**** INFORMATION
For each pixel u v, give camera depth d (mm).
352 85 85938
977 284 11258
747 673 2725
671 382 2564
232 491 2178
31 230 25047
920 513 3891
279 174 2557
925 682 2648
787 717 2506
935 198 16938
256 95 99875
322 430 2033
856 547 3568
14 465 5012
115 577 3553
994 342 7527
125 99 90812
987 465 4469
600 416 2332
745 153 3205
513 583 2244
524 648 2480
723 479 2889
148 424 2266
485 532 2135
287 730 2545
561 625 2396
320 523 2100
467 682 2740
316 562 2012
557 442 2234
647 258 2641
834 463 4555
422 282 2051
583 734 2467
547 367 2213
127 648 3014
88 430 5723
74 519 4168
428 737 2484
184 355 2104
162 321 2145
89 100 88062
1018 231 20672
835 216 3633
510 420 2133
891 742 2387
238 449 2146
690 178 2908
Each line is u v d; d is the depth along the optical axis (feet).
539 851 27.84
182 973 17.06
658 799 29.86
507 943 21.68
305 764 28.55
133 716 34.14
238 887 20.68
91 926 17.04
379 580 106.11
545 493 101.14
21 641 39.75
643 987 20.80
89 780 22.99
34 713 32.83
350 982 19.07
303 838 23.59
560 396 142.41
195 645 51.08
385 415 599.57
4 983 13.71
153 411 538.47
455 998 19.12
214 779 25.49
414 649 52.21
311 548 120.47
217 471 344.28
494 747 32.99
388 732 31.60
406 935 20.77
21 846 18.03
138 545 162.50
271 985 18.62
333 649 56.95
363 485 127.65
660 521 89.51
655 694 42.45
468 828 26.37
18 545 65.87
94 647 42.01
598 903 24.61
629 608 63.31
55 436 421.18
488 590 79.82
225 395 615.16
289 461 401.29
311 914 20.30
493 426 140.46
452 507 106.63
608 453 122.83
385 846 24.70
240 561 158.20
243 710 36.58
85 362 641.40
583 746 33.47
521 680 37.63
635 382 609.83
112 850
********
Return the lines beginning at the one that contains "379 580 106.11" and continuing through the last line of the data, exactly as they stand and without any others.

379 580 106.11
545 493 101.14
21 641 39.75
643 987 20.80
89 780 22.99
34 713 32.83
350 982 19.07
303 838 23.59
560 396 142.41
195 645 51.08
385 415 599.57
4 983 13.71
153 411 538.47
455 998 19.12
214 779 25.49
414 649 52.21
311 548 120.47
217 471 344.28
494 747 32.99
388 732 31.60
406 935 20.77
21 846 18.03
138 545 162.50
271 985 18.62
333 649 56.95
363 485 127.65
660 521 89.51
655 694 42.45
468 828 26.37
18 545 65.87
94 647 42.01
598 903 24.61
629 608 63.31
55 436 421.18
488 590 79.82
225 395 615.16
289 461 401.29
311 914 20.30
493 426 140.46
452 507 106.63
608 453 122.83
385 846 24.70
240 561 158.20
243 710 36.58
85 362 641.40
583 746 33.47
521 680 37.63
635 382 609.83
112 850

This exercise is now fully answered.